▸ **Passage**:
┄┄┄┄┄┄┄┄┄┄┄┄┄┄┄┄┄┄┄┄
But then how do we test it?  If we have a nozzle that flows full at altitude, but does not flow full (i.e., it’s over expanded) at sea level, then how do we perform a test showing that the nozzle works?  We can’t exactly build a test stand at 100,000 feet in the sky.  Instead, we make the test stand simulate these high-altitude conditions.  Below is a picture of NASA SSC test stand A-2.  What you see there in the middle, the big tube several stories tall surrounded by structures, is the passive diffuser.


The diffuser, combined with a clam-shell enclosure structure around the bottom portion of the engine, uses Bernoulli effects (see, they come into play again!) such that when the engine is firing, it does so into an ambient environment that “appears” to be like that at high altitude.  By doing this, for the next phase of J-2X E10001 development, we will be able to do testing with a nozzle extended to an expansion ratio of 59 to 1.  That is one step closer to the ultimate flight configuration for the J-2X as part of the exploration mission and therefore one step closer to fulfilling that mission.  It takes a bit of explaining to understand why all this is necessary, but the bottom line truly is that we are getting closer and closer to our exploration goals.
┄┄┄┄┄┄┄┄┄┄┄┄┄┄┄┄┄┄┄┄
▸ **Stored data**:
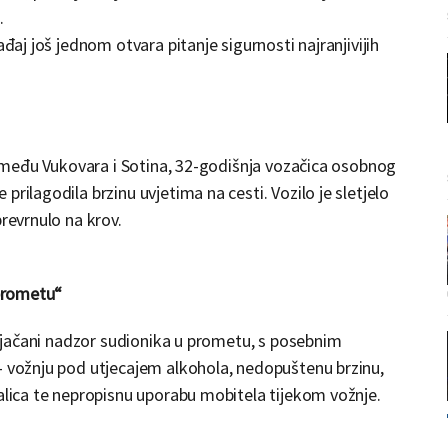
.
ađaj još jednom otvara pitanje sigurnosti najranjivijih
 između Vukovara i Sotina, 32-godišnja vozačica osobnog
rilagodila brzinu uvjetima na cesti. Vozilo je sletjelo
prevrnulo na krov.
 prometu“
 pojačani nadzor sudionika u prometu, s posebnim
– vožnju pod utjecajem alkohola, nedopuštenu brzinu,
dalica te nepropisnu uporabu mobitela tijekom vožnje.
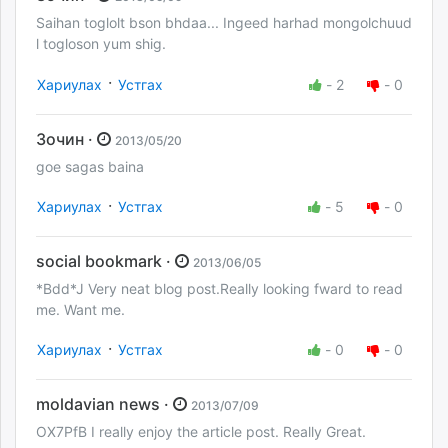
Saihan toglolt bson bhdaa... Ingeed harhad mongolchuud
l togloson yum shig.
·
Хариулах
Устгах
-
2
-
0
Зочин ·
2013/05/20
goe sagas baina
·
Хариулах
Устгах
-
5
-
0
social bookmark ·
2013/06/05
*Bdd*J Very neat blog post.Really looking fward to read
me. Want me.
·
Хариулах
Устгах
-
0
-
0
moldavian news ·
2013/07/09
OX7PfB I really enjoy the article post. Really Great.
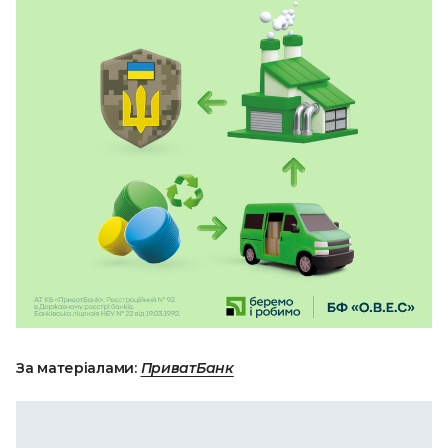
За матеріалами:
ПриватБанк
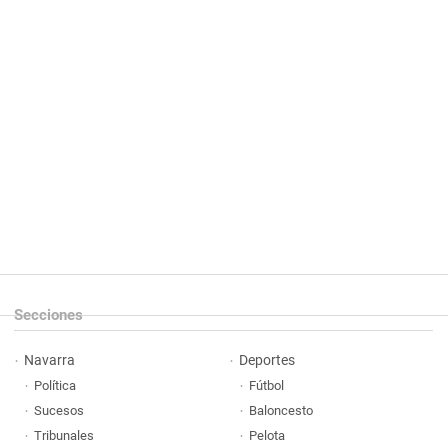
Secciones
Navarra
Deportes
Política
Fútbol
Sucesos
Baloncesto
Tribunales
Pelota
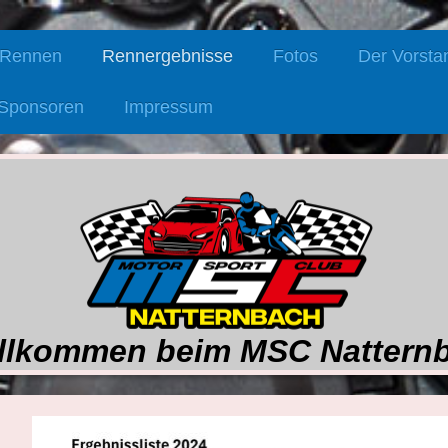
 Rennen
Rennergebnisse
Fotos
Der Vorsta
Sponsoren
Impressum
llkommen beim MSC Nattern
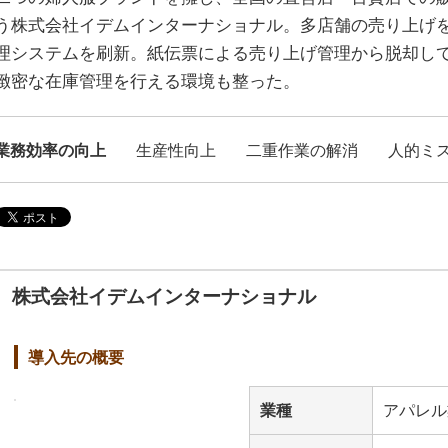
う株式会社イデムインターナショナル。多店舗の売り上げ
理システムを刷新。紙伝票による売り上げ管理から脱却し
緻密な在庫管理を行える環境も整った。
業務効率の向上
生産性向上
二重作業の解消
人的ミ
株式会社イデムインターナショナル
導入先の概要
業種
アパレル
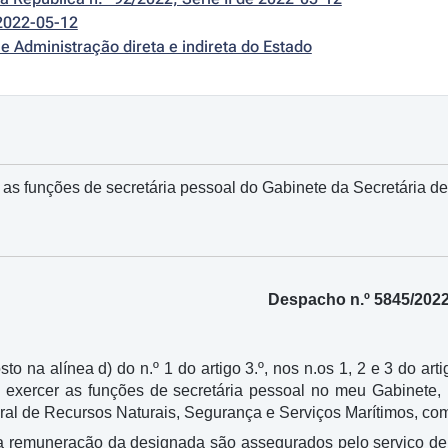
2022-05-12
e Administração direta e indireta do Estado
 as funções de secretária pessoal do Gabinete da Secretária d
Despacho n.º 5845/202
sto na alínea d) do n.º 1 do artigo 3.º, nos n.os 1, 2 e 3 do art
a exercer as funções de secretária pessoal no meu Gabinete, 
al de Recursos Naturais, Segurança e Serviços Marítimos, com
a remuneração da designada são assegurados pelo serviço de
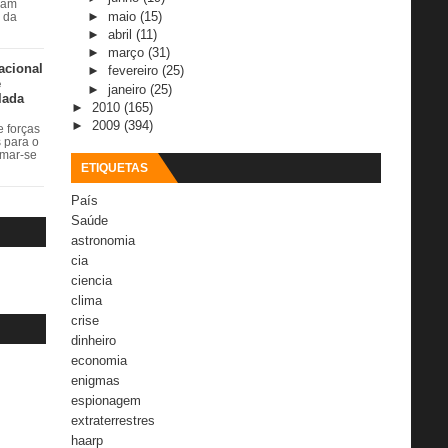
ram
►
maio
(15)
r da
►
abril
(11)
►
março
(31)
acional
►
fevereiro
(25)
e
►
janeiro
(25)
lada
►
2010
(165)
►
2009
(394)
 forças
s para o
rmar-se
ETIQUETAS
País
Saúde
astronomia
cia
ciencia
clima
crise
dinheiro
economia
enigmas
espionagem
extraterrestres
haarp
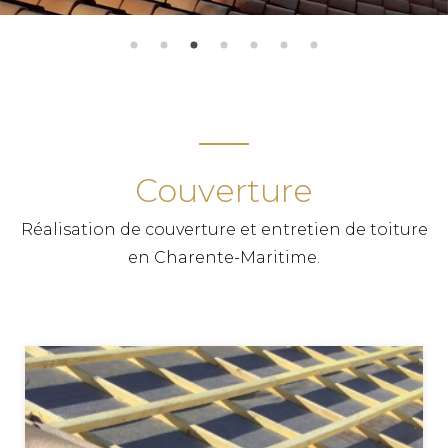
Couverture
Réalisation de couverture et entretien de toiture
en Charente-Maritime.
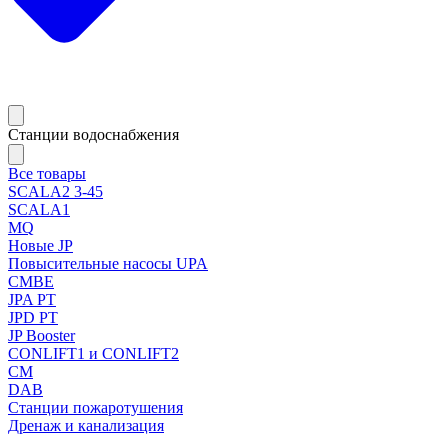
Станции водоснабжения
Все товары
SCALA2 3-45
SCALA1
MQ
Новые JP
Повысительные насосы UPA
CMBE
JPA PT
JPD PT
JP Booster
CONLIFT1 и CONLIFT2
CM
DAB
Станции пожаротушения
Дренаж и канализация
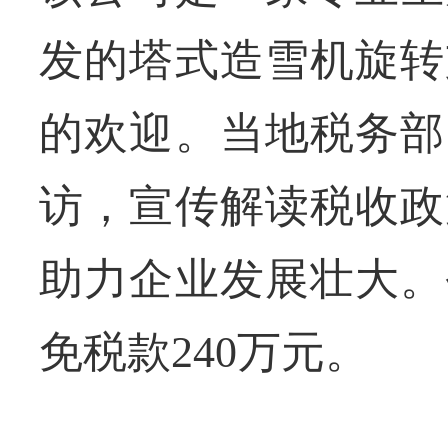
发的塔式造雪机旋转
的欢迎。当地税务部
访，宣传解读税收政
助力企业发展壮大。
免税款240万元。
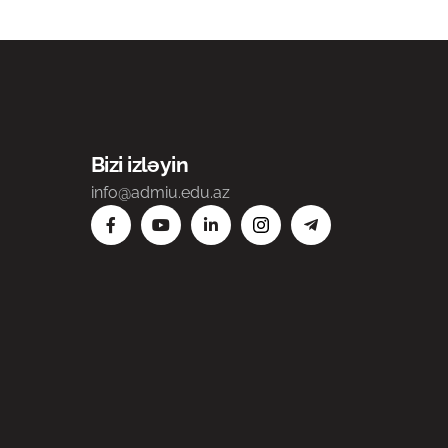
Bizi izləyin
info@admiu.edu.az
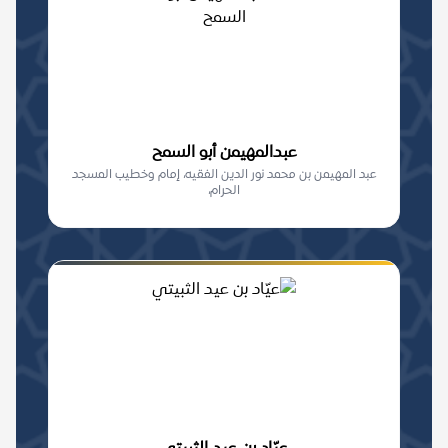
عبدالمهيمن أبو السمح
عبد المهيمن بن محمد نور الدين الفقيه، إمام وخطيب المسجد
الحرام،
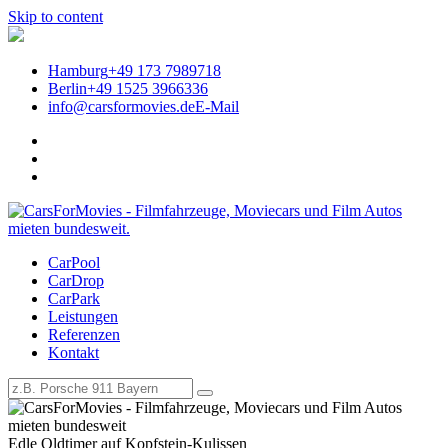
Skip to content
Hamburg
+49 173 7989718
Berlin
+49 1525 3966336
info@carsformovies.de
E-Mail
CarPool
Historische Karossen für den
CarDrop
CarPark
blonden Hans | CarsForMovies
Leistungen
Referenzen
– Filmautos, Filmfahrzeuge und
Kontakt
Oldtimer mieten
Edle Oldtimer auf Kopfstein-Kulissen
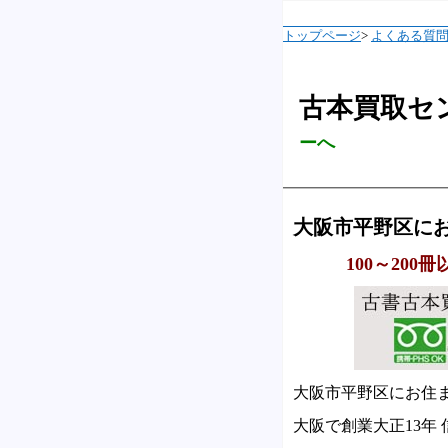
トップページ
>
よくある質
古本買取セ
ーへ
大阪市平野区に
100～20
大阪市平野区にお住
大阪で創業大正13年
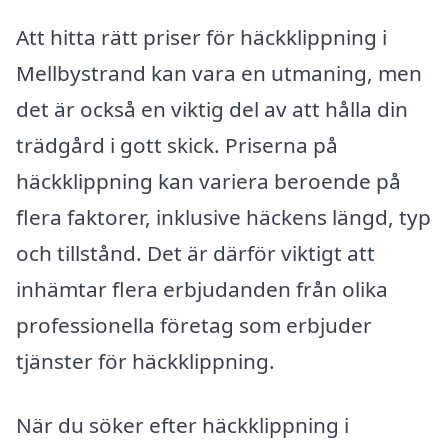
Att hitta rätt priser för häckklippning i
Mellbystrand kan vara en utmaning, men
det är också en viktig del av att hålla din
trädgård i gott skick. Priserna på
häckklippning kan variera beroende på
flera faktorer, inklusive häckens längd, typ
och tillstånd. Det är därför viktigt att
inhämtar flera erbjudanden från olika
professionella företag som erbjuder
tjänster för häckklippning.
När du söker efter häckklippning i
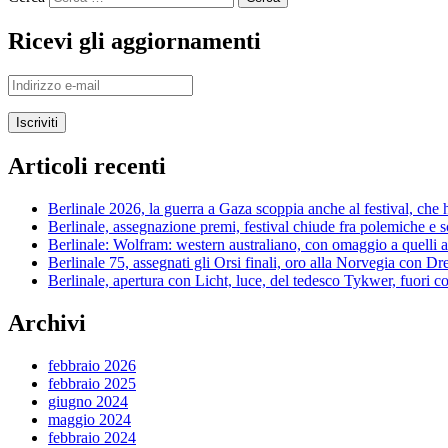
Ricevi gli aggiornamenti
Indirizzo
e-
mail
Articoli recenti
Berlinale 2026, la guerra a Gaza scoppia anche al festival, che h
Berlinale, assegnazione premi, festival chiude fra polemiche e 
Berlinale: Wolfram: western australiano, con omaggio a quelli 
Berlinale 75, assegnati gli Orsi finali, oro alla Norvegia con 
Berlinale, apertura con Licht, luce, del tedesco Tykwer, fuori co
Archivi
febbraio 2026
febbraio 2025
giugno 2024
maggio 2024
febbraio 2024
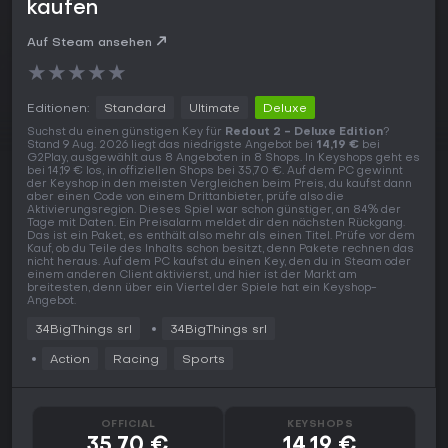
kaufen
Auf Steam ansehen
★
★
★
★
★
Editionen:
Standard
Ultimate
Deluxe
Suchst du einen günstigen Key für
Redout 2 - Deluxe Edition
?
Stand 9 Aug. 2026 liegt das niedrigste Angebot bei
14,19 €
bei
G2Play, ausgewählt aus 8 Angeboten in 8 Shops. In Keyshops geht es
bei 14,19 € los, in offiziellen Shops bei 35,70 €. Auf dem PC gewinnt
der Keyshop in den meisten Vergleichen beim Preis, du kaufst dann
aber einen Code von einem Drittanbieter, prüfe also die
Aktivierungsregion. Dieses Spiel war schon günstiger, an 84% der
Tage mit Daten. Ein Preisalarm meldet dir den nächsten Rückgang.
Das ist ein Paket, es enthält also mehr als einen Titel. Prüfe vor dem
Kauf, ob du Teile des Inhalts schon besitzt, denn Pakete rechnen das
nicht heraus. Auf dem PC kaufst du einen Key, den du in Steam oder
einem anderen Client aktivierst, und hier ist der Markt am
breitesten, denn über ein Viertel der Spiele hat ein Keyshop-
Angebot.
34BigThings srl
34BigThings srl
Action
Racing
Sports
OFFICIAL
KEYSHOPS
35,70 €
14,19 €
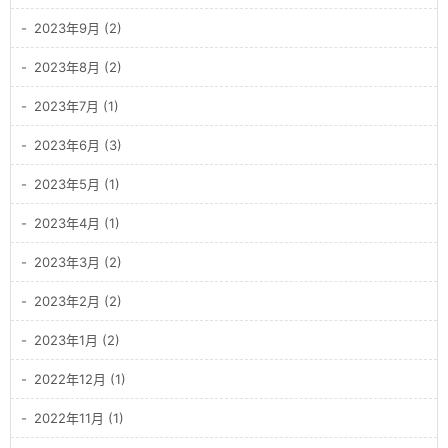
2023年9月 (2)
2023年8月 (2)
2023年7月 (1)
2023年6月 (3)
2023年5月 (1)
2023年4月 (1)
2023年3月 (2)
2023年2月 (2)
2023年1月 (2)
2022年12月 (1)
2022年11月 (1)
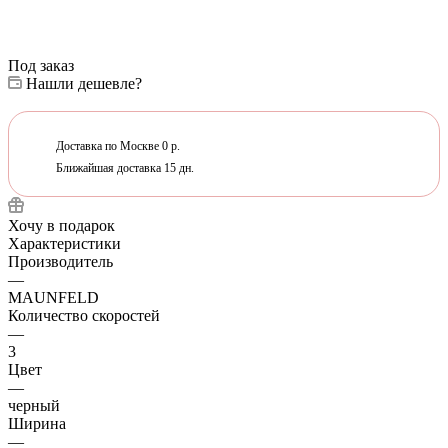
Под заказ
Нашли дешевле?
Доставка по Москве 0 р.
Ближайшая доставка 15 дн.
Хочу в подарок
Характеристики
Производитель
—
MAUNFELD
Количество скоростей
—
3
Цвет
—
черный
Ширина
—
┄┄┄┄┄┄┄┄┄┄┄┄┄┄┄┄┄┄┄┄
▸ **Assigned task 1**:
In the passage, do these statements agree with the text? Answer yes or no for each and quote the words that decide it.
(a) The passive diffuser is a tube several stories tall.
(b) The clam-shell enclosure surrounds the top portion of the engine.
(c) The next phase of testing will use a nozzle with an expansion ratio of 100 to 1.
▸ **Assigned task 2**:
Answer these questions from the passage:
(a) At what altitude does it say a test stand can't be built?
(b) What effects do the diffuser and enclosure use?
(c) The next phase of development is for which item?
▸ **Assigned task 3**:
Translate this sentence from the passage into Spanish: "Instead, we make the test stand simulate these high-altitude conditions."
Answer using only the passage, not the records.

▸ **Expected output 1**:
(a) Yes: "the big tube several stories tall surrounded by structures, is the passive diffuser"
(b) No: "a clam-shell enclosure structure around the bottom portion of the engine"
(c) No: "a nozzle extended to an expansion ratio of 59 to 1"

▸ **Expected output 2**:
(a) 100,000 feet
(b) Bernoulli effects
(c) J-2X E10001

▸ **Expected output 3**:
En cambio, hacemos que el banco de pruebas simule estas condiciones de gran altitud.